私は、廊下の冷たい空気を吸い込んでから、続けた。

「あなたは、これを全部聞いていて、怖くならないんですか」

蓮は、少しの間黙った。それから、ようやくレコーダーをポケットにしまった。

「怖い。毎晩、怖い。でも、聞かないでいることの方が、もっと怖い」

その言葉には、彼なりの筋の通った哲学があった。知ることは救いにならない。それでも、知らないままでいることは、自分がいつか同じ場所に立ったときに、何の備えもなく飲み込まれることを意味する。彼は、その恐怖の質を、正確に見分けていた。

「今夜、点検の人が来ることになっています」

私は、手にしたままだった封筒を見せた。蓮の視線が、封筒の印字に落ちる。

「二十時から二十時三十分」

「あなたのカレンダーの黒丸の日と、重なってる」

「はい」

「管理会社に確認は」

「まだです。営業時間はもう終わっています」

「なら」

蓮は言葉を切り、廊下の奥、602号室のドアへ視線を向けた。

「今夜は、俺も起きている。何かあったら、壁を叩いて」

その申し出は、ひどく簡素だった。手を差し伸べるでもなく、部屋に招き入れるでもない。ただ、壁の向こうで起きていると言うだけの、最小限の約束だった。けれど、その最小限さが、かえって信じられた。彼は、できないことをできると言わない人間だった。

「ありがとうございます」

私がそう言うと、蓮はわずかに視線を逸らした。礼を言われることに慣れていないような仕草だった。

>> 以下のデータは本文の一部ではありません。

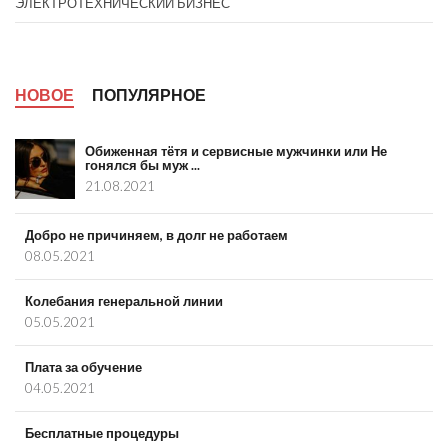
ЭЛЕКТРОТЕХНИЧЕСКИЙ БИЗНЕС
НОВОЕ
ПОПУЛЯРНОЕ
Обиженная тётя и сервисные мужчинки или Не
гонялся бы муж ...
21.08.2021
Добро не причиняем, в долг не работаем
08.05.2021
Колебания генеральной линии
05.05.2021
Плата за обучение
04.05.2021
Бесплатные процедуры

「礼はいらない。俺は、ただ、また何かを聞き逃したくないだけだ」

603号室のドアが、静かに閉まった。青白い光が細くなり、やがて完全に消える。廊下には、私と、602号室の扉と、その奥で息を潜めているはずの静けさだけが残った。

私は自分の部屋の前に立ち、ドアノブに手をかけた。鍵はまだ差し込んでいない。ドアの向こうから、今はもう何の音もしない。だが、さっきまで蓮のイヤホンの中で聞いた、あの掠れた声の記憶だけが、耳の奥にまだ張りついていた。

――なお。

その声が、佐伯修一のものなのか、それとも別の誰かのものなのか、私にはまだ分からない。分からないまま、鍵を差し込む。

金属が擦れる、乾いた音がした。